The Green Giant character was created in 1925 for the Minnesota Valley Canning Company -- located in nearby LeSeuer -- which was eventually renamed after the giant because he was so popular.

The statue was erected in 1978 in Blue Earth to coincide with the opening of I-90 across southern Minnesota, which at the time completed the longest four-lane road in the U.S., stretching from Boston to Seattle.

Green Giant says about 10,000 visitors hop out of their car each year to visit old salad head. No word if a much smaller Sprout statue will ever … sprout … up.

Smiling peanut statue

No. 1: The Jimmy Carter Peanut - Plains, Georgia

You're driving west in southwest Georgia. You're on U.S. Highway 280. After getting off Interstate 75, you left Cordele, Leslie and Americus behind. Next stop: Plains.
You know this place. It's part of American history: the hometown of former President James Earl Carter. But you're not here to see him. Or pick up a can of Billy Beer. Of paramount importance is the ultra-freaky Jimmy Carter smiling peanut statue.

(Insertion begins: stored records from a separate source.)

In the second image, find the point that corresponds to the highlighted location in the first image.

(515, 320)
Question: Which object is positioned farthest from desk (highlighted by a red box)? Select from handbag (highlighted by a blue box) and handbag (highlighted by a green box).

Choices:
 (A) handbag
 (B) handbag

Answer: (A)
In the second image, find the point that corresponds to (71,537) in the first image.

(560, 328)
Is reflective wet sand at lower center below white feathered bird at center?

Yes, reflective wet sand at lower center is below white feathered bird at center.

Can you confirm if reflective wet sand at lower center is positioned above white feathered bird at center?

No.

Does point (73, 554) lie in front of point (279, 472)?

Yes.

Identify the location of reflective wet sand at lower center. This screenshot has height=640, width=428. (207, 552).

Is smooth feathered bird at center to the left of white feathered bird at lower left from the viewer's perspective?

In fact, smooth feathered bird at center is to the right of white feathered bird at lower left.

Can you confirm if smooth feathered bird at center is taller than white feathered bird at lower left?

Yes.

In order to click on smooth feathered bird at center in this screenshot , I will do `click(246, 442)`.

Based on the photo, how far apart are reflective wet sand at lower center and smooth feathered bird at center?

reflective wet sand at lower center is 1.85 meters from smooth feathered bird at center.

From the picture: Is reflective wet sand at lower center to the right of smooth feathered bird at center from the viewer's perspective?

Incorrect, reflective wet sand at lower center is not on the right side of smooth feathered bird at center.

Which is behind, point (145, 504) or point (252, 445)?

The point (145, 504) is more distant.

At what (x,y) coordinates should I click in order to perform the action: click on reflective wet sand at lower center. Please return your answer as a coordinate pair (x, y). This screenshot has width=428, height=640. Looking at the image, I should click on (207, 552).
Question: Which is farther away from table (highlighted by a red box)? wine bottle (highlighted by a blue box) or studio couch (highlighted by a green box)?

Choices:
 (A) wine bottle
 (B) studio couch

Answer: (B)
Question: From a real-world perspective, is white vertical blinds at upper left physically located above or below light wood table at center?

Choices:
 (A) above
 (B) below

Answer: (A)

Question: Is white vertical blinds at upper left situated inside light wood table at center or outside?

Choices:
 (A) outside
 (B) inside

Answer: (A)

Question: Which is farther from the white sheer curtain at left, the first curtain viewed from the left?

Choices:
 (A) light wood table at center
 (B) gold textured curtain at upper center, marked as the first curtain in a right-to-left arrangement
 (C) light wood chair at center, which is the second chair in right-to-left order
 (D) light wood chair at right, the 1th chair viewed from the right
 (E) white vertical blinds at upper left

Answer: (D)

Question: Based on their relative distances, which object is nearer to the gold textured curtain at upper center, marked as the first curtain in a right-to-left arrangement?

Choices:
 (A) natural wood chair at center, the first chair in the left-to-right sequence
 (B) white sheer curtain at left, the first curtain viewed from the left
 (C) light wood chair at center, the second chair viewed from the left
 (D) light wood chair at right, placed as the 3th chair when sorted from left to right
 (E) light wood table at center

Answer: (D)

It's in front of the Davis E-Z shop on Highway 45. At 13-feet tall, it's a grinning reminder of our toothy leader -- who came from peanut-farming obscurity to become the most powerful man on the planet.

Three Indiana residents crafted the statue during a Carter political visit to Evanston in 1976. It’s made from a series of wooden hoops and covered with chicken wire, polyurethane and aluminum foil.

Local residents figure the goober goliath is the most photographed thing in town. And why not? It simply makes you smile.